Car le procès fait à M. Johnston sent la mauvaise foi tellement il a des airs de déjà-vu.
En 2007, Stephen Harper lui avait demandé de définir les paramètres de la future commission d’enquête sur les paiements mystérieux empochés par l’ancien premier ministre Brian Mulroney, lui aussi conservateur. À la déception générale, David Johnston avait recommandé de laisser de côté l’angle Airbus de cette affaire — à savoir que ces paiements auraient pu être des pots-de-vin rétroactifs pour un juteux contrat gouvernemental décroché par le géant aéronautique. Quand, trois ans plus tard, M. Harper nomme ce même David Johnston gouverneur général, il s’en trouve plusieurs pour y voir un retour d’ascenseur.
En plus, M. Harper était minoritaire et le gouverneur général aurait pu avoir à trancher l’avenir de son gouvernement, comme avait eu à le faire sa prédécesseure Michaëlle Jean. «Si [le mandat de 2007] était une audition pour savoir ce que David Johnston ferait lorsque les intérêts de M. Harper seraient en jeu, vous seriez rassurés», avait écrit un chroniqueur du Globe and Mail.
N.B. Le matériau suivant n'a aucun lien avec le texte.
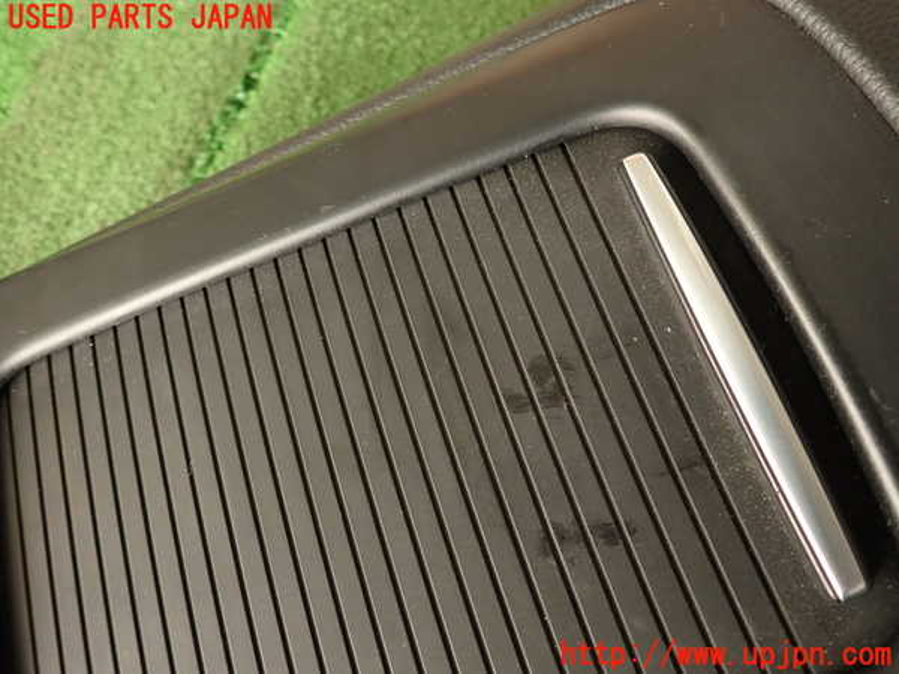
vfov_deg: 54.9
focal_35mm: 25
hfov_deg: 69.4
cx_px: 450
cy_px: 337
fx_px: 649
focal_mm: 4.5
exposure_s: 1/60
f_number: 2
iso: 200
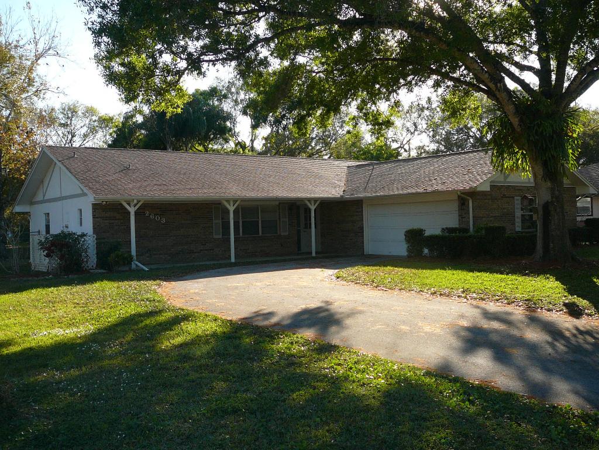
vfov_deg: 40.7
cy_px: 225
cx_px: 300
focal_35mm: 35
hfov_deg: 52.6
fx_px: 606
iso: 80
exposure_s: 1/400
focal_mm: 5.2
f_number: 2.8
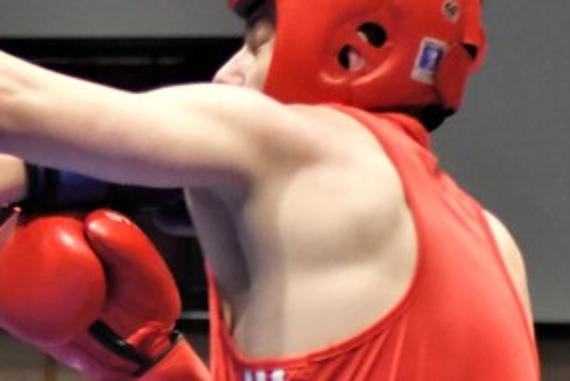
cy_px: 392
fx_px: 3643
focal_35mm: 230
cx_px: -194
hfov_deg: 8.8
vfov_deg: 6.0
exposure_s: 1/640
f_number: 2.8
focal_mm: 44
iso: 3200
En résumé, David Johnston aurait accompli à la fois les basses oeuvres de Stephen Harper et de Justin Trudeau. Cela devrait nous convaincre que les accusations le visant ont moins à voir avec le sujet de l’heure qu’avec le besoin de noircir le premier ministre de l’heure.
En 2010 toujours, le patron du SCRS, Richard Fadden, avait fait une sortie fracassante, affirmant que des gouvernements provinciaux et municipaux étaient infiltrés par des espions chinois. L’opposition avait-elle accusé Stephen Harper de nonchalance, voire de complaisance? Nenni. La classe politique avait plutôt dénoncé en choeur l’irresponsabilité de M. Fadden, au point que ce dernier avait dû en partie se rétracter.
C’était l’époque où on voulait tellement faire copain-copain avec la Chine que M. Harper allait conclure avec elle une entente de collaboration militaire (2013) et signer un protocole de réciprocité commerciale (2014). Dans ce contexte, pas étonnant que le milieu universitaire acceptait volontiers l’argent chinois, incluant une certaine Fondation Trudeau…
Autre temps, autres moeurs. Mais ces nombreuses incohérences confirment que si une part de l’indignation actuelle est valide et bien-fondée, une part non négligeable trouve sa source dans une partisanerie primaire ne faisant pas honneur au débat public.